Population density varies seasonally and exhibits a considerable long-term fluctuation that shows typically three-year or five-year cycles. Densities can range from 100 individuals per ha (very low level) to over 500 individuals per ha (medium level) up to 2000 individuals per ha in some years. As reaction females' reproduction can decrease or even stop. Not only influenced by population level, reproduction rate can change with the amount and quality of food and light. Self-regulation (e.g. decrease of reproduction rate) has been addressed to be a response to increased population densities. However, M. arvalis is one of the main food sources of a considerable number of predators in Central Europe. Buzzard, kestrel, long-eared owl, tawny owl, and barn owl are some of the birds that feed on the common vole and so delimit population sizes. Ground-predators are mainly weasel, stoat, adder, polecat, fox and boar.

== Territories and nests ==

Microtus arvalis maintains aboveground runways, which expand like a railway-system through the entire home range.
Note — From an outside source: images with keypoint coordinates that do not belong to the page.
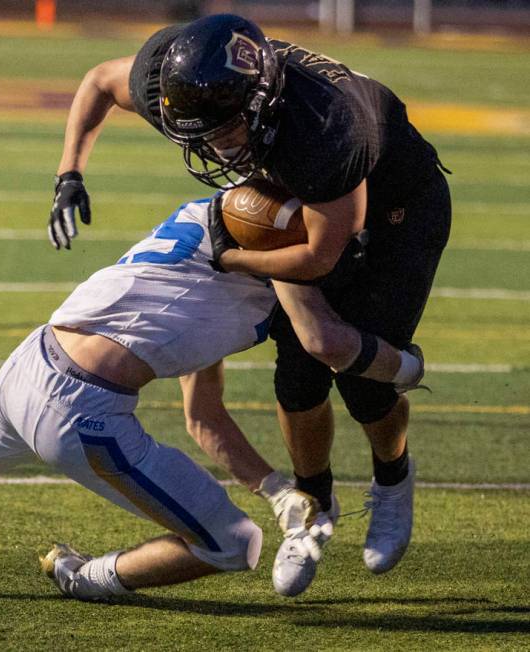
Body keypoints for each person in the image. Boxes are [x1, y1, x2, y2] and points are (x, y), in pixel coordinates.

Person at [0, 194, 418, 598]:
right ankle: (82, 575)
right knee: (231, 546)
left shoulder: (205, 232)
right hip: (82, 413)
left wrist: (274, 486)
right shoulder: (276, 266)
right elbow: (325, 337)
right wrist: (405, 367)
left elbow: (202, 415)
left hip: (29, 364)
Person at [46, 14, 449, 597]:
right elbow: (97, 83)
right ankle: (313, 505)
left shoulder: (324, 128)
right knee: (297, 378)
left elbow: (319, 253)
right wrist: (69, 174)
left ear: (261, 101)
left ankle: (393, 477)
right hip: (299, 197)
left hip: (394, 211)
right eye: (199, 133)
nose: (213, 148)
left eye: (225, 132)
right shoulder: (177, 77)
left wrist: (234, 259)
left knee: (360, 379)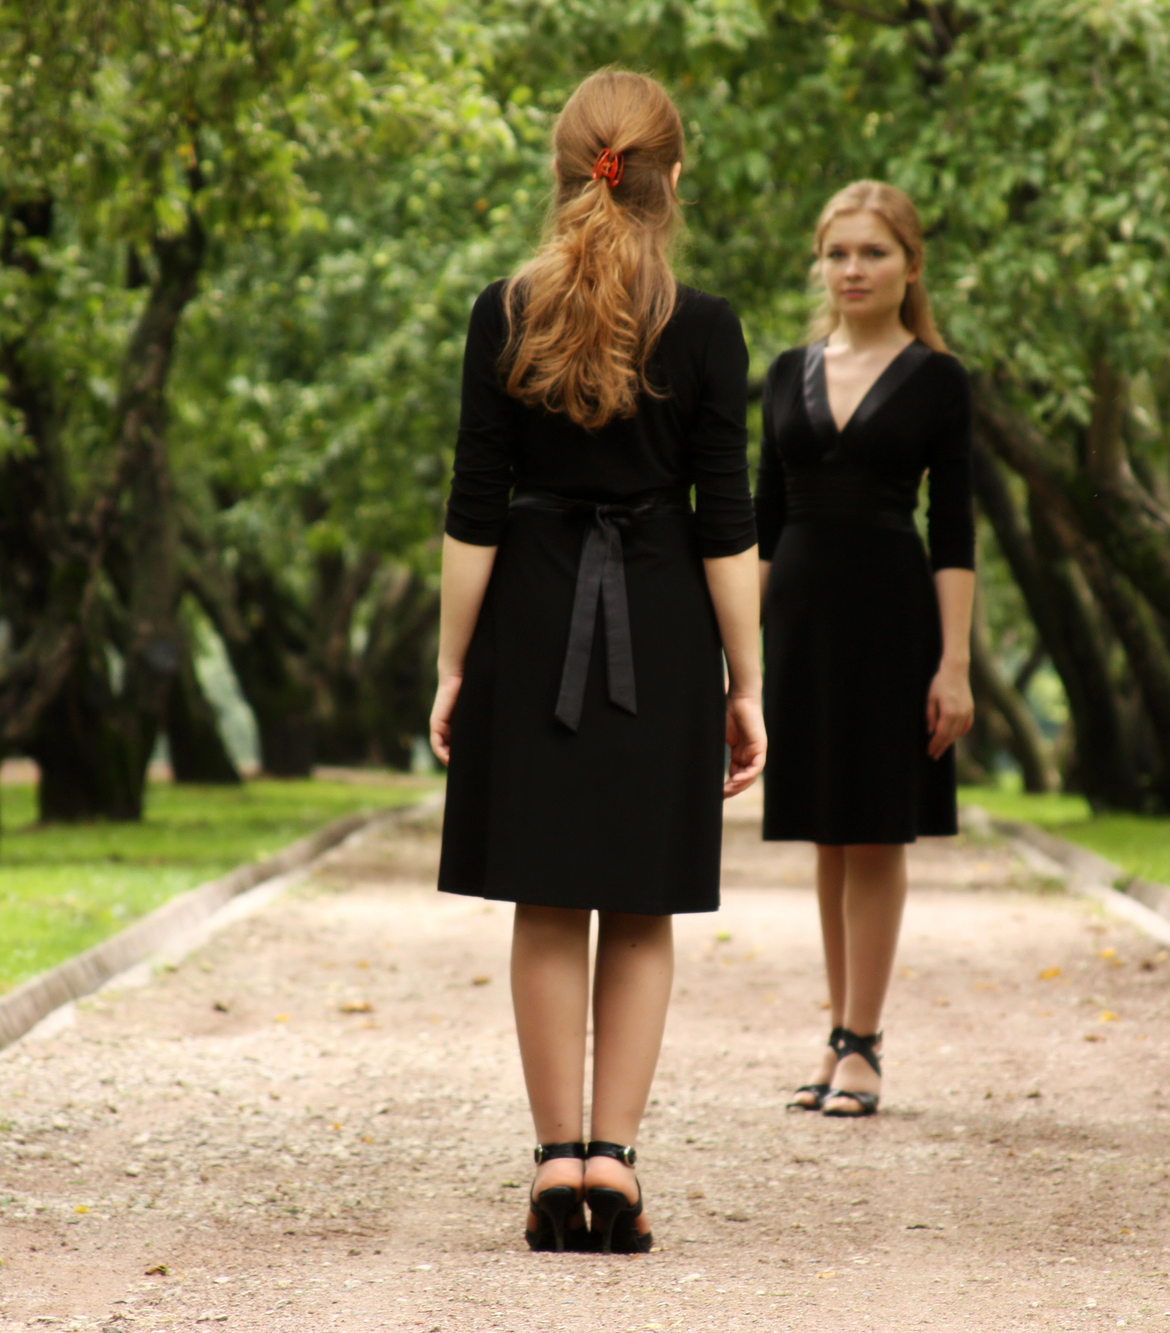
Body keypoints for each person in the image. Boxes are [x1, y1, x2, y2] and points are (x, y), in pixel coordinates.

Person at [429, 69, 766, 1255]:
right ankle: (613, 1164)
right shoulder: (712, 326)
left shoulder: (500, 310)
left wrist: (452, 666)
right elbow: (725, 523)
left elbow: (475, 507)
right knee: (637, 897)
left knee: (544, 894)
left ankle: (551, 1159)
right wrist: (747, 682)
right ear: (672, 178)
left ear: (565, 172)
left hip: (528, 615)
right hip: (664, 624)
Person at [755, 181, 977, 1119]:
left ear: (910, 265)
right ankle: (838, 1031)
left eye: (873, 253)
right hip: (799, 618)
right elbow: (761, 527)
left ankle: (863, 1044)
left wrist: (954, 664)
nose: (853, 268)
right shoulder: (782, 370)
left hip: (894, 619)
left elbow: (955, 530)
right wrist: (736, 659)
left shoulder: (938, 379)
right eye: (838, 252)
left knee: (877, 828)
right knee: (825, 828)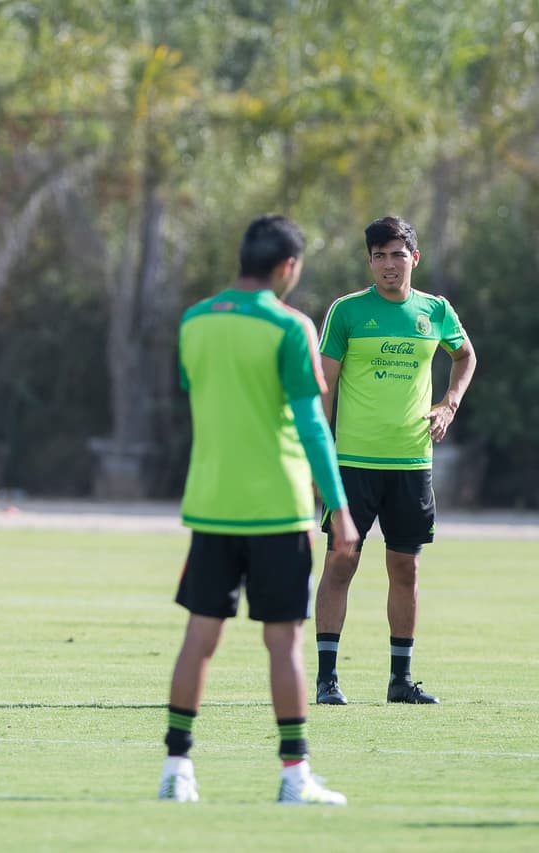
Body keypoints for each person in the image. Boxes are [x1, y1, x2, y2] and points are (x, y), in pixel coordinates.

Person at [159, 214, 359, 806]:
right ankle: (294, 777)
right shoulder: (291, 326)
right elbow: (313, 426)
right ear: (288, 267)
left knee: (199, 637)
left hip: (212, 505)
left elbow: (196, 392)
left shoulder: (195, 321)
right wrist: (339, 507)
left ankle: (177, 769)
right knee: (284, 645)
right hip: (278, 509)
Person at [313, 216, 477, 706]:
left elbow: (465, 356)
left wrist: (449, 404)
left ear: (414, 258)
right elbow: (323, 389)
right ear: (370, 261)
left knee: (406, 568)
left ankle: (400, 681)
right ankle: (326, 679)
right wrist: (321, 459)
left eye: (397, 254)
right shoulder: (346, 312)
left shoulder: (435, 310)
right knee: (341, 563)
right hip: (353, 465)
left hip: (411, 464)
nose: (389, 264)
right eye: (379, 255)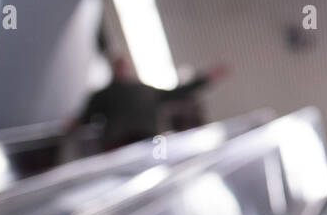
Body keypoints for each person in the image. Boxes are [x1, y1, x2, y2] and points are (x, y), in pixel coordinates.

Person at [74, 54, 228, 151]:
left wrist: (205, 79)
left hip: (148, 143)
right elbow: (86, 117)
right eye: (120, 66)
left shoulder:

Voles are seldom seen outside these runways, which enable faster and safer locomotion and easier orientation. The climbing ability of the common vole is very poor.

Underground nests are dug 30-40 cm deep into the ground and are used for food storage, offspring raising, and as a place for rest and sleep. Nests can be shared and defended by up to five females with juveniles that are related in most cases. Females are territorial and an overlap of occupied areas does not occur. Hence, the number of colonies increases with individual number (i.e. population density).

As common voles have a polygynous mating system the males do not maintain territories and move as so-called "floaters" between several females' territories in order to mate as often as possible. They can show overlap in territories. These findings are supported by the different home range sizes of males (1200–1500 m^{2}) and females (300–400 m^{2}) that can decrease in both males and females as population density rises. Another response to population growth is to leave the original habitat and move towards another one. Males predominantly conduct dispersal, being most often caused by the competition for mates.